Lack of evidence for impact assessment sees Cementa’s limestone mining application turned down as Europe tightens the environmental screw
A landmark decision by Swedish courts to suspend the mining license of the country’s biggest cement maker signals a tougher stance by EU legislators on environmentally-damaging construction products.
The Supreme Land and Environmental Court rejected Cementa’s application to continue mining limestone, an essential ingredient in cement, at its quarries in Gotland due to a lack of evidence needed to assess the environmental impact of the application.
The decision could see the company, part of the HeidelbergCement Group, forced to end production at its plant in Slite on November 1.
The factory supplies 75% of all cement in the country and the move has triggered warnings of a national cement crisis and the potential loss of 400,000 construction jobs.
It is also responsible for around 3% of all carbon dioxide emissions, roughly three times that of domestic aviation. Environmental activists and sustainability-minded designers welcomed the court’s decision.
Andrew Waugh, director of Waugh Thistleton Architects in the UK, said cement-makers should see this as a warning that EU legislators are no longer willing to support industries that drive climate change. ‘Much like the first legislation against tobacco, or the first time health warnings were put on cigarette packets, this is just the beginning, this love affair with concrete has to stop,’ he said. ‘Although we will continue to need concrete for specific situations, such as for infrastructure and engineering use, wanton use of the material is an abuse of our planet.’

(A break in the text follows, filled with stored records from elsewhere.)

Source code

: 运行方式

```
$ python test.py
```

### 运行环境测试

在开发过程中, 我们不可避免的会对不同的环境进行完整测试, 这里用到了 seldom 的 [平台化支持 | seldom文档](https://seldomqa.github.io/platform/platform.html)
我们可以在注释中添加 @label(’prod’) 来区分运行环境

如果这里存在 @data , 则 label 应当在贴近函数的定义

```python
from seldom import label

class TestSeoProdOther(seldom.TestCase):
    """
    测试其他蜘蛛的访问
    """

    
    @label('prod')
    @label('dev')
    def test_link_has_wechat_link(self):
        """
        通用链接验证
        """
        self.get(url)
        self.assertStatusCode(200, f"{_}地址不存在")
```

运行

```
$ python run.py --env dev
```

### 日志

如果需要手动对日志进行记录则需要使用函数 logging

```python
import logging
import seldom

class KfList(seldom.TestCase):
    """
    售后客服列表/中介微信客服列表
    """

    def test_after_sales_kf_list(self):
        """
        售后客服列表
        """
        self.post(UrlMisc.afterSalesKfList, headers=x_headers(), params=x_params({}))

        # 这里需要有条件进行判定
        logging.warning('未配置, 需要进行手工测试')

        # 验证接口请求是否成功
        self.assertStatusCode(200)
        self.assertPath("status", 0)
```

Will Arnold, head of climate action at the Institution of Structural Engineers, added: ‘It's a positive thing that governments are acting in accordance with the commitments they have made. While I haven't heard anyone discussing the same sort of clampdown in the UK, people in the Department for Business, Energy & Industrial Strategy and elsewhere are now talking about introducing new policies off the back of the COP26 climate conference to limit the emissions associated with certain products.’
The ruling in Sweden overturns an earlier decision by a lower court to grant the factory a licence to continue mining limestone for another two decades, until 2041.
Several authorities and organisations, including the Gotland County Administrative Board, submitted evidence questioning the quality of Cementa’s environmental impact assessment.
According to a report by Swedish news organisation Dagens PS, recent water sampling by Administrative Board revealed that seven out of eight had chloride levels that were clearly elevated to very-sharply elevated.
The judgment states: ‘The Supreme Land and Environmental Court considers that the environmental impact statement, even with additions made, is encumbered with such significant deficiencies that it cannot form the basis for a position on the activities' impact on the environment’.
Greenpeace activists have previously protested against the release of toxic pollution created by the incineration of waste at the Cementa factory.
Trade union Byggnads has warned that the impact of a factory shutdown would be more serious than the construction crisis of the 1990s, when 17.9% of all construction workers were unemployed.